→ To do
Quote exactly the lines from the start of the entries to the one with "public int hashCode()", both ends included.

[Collected data]
_ _ _ _

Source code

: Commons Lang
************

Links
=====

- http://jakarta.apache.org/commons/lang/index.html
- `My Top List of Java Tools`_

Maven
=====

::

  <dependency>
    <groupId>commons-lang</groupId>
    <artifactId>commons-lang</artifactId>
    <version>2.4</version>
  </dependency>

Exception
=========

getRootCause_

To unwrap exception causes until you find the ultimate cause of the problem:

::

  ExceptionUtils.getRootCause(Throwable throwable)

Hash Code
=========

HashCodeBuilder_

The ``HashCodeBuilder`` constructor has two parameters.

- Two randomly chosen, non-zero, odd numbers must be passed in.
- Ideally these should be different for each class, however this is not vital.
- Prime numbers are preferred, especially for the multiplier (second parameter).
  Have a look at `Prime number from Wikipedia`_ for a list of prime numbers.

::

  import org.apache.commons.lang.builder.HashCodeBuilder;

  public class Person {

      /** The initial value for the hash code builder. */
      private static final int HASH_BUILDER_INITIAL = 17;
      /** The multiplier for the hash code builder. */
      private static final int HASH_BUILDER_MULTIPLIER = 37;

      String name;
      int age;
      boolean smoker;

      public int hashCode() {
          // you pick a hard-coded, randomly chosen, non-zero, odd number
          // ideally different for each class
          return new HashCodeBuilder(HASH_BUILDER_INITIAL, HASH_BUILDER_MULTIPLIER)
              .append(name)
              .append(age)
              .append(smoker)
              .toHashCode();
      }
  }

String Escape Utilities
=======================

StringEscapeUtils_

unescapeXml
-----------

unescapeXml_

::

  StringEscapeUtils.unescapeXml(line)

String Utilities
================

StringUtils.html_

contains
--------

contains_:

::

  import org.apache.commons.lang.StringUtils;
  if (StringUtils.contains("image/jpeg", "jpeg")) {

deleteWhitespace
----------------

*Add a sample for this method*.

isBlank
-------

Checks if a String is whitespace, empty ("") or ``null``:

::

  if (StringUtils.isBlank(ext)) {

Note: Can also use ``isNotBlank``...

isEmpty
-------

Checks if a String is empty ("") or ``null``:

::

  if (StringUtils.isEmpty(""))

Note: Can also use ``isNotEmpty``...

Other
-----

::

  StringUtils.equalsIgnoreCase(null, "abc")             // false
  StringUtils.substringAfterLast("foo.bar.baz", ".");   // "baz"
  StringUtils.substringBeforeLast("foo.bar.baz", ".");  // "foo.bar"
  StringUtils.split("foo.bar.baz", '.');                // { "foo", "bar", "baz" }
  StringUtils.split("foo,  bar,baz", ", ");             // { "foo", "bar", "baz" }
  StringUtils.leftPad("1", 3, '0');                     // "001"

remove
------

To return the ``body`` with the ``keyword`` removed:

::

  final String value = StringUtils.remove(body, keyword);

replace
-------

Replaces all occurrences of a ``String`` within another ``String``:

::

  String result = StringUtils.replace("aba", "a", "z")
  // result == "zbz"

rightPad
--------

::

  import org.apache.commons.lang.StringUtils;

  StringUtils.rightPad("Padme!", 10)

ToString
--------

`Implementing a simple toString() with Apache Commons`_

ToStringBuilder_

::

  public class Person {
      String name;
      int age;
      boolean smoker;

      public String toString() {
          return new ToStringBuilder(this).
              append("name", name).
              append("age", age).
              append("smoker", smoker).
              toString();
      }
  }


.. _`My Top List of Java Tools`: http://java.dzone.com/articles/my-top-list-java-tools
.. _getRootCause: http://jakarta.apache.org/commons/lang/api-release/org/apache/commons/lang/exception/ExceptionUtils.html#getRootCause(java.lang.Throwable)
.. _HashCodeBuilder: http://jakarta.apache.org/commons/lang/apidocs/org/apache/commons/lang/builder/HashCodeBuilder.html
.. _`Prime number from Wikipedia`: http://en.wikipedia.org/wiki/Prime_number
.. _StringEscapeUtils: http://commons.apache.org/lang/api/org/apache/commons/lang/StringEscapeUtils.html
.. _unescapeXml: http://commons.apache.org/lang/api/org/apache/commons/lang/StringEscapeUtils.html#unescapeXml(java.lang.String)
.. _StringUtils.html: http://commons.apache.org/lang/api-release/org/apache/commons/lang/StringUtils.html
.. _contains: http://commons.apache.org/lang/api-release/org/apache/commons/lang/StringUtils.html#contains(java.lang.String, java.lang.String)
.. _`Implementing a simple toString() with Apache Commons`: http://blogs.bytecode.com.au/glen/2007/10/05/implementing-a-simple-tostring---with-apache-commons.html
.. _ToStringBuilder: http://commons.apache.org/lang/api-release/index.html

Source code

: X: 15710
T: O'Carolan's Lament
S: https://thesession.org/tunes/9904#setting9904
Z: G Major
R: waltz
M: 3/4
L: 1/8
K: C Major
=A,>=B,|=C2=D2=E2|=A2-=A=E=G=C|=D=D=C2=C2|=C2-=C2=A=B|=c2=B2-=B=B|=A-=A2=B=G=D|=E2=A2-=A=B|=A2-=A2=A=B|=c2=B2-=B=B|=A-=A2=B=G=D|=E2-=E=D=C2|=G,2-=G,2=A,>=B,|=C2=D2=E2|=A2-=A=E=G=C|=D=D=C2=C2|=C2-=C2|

_ _ _ _

→ Solution below
Source code

: Commons Lang
************

Links
=====

- http://jakarta.apache.org/commons/lang/index.html
- `My Top List of Java Tools`_

Maven
=====

::

  <dependency>
    <groupId>commons-lang</groupId>
    <artifactId>commons-lang</artifactId>
    <version>2.4</version>
  </dependency>

Exception
=========

getRootCause_

To unwrap exception causes until you find the ultimate cause of the problem:

::

  ExceptionUtils.getRootCause(Throwable throwable)

Hash Code
=========

HashCodeBuilder_

The ``HashCodeBuilder`` constructor has two parameters.

- Two randomly chosen, non-zero, odd numbers must be passed in.
- Ideally these should be different for each class, however this is not vital.
- Prime numbers are preferred, especially for the multiplier (second parameter).
  Have a look at `Prime number from Wikipedia`_ for a list of prime numbers.

::

  import org.apache.commons.lang.builder.HashCodeBuilder;

  public class Person {

      /** The initial value for the hash code builder. */
      private static final int HASH_BUILDER_INITIAL = 17;
      /** The multiplier for the hash code builder. */
      private static final int HASH_BUILDER_MULTIPLIER = 37;

      String name;
      int age;
      boolean smoker;

      public int hashCode() {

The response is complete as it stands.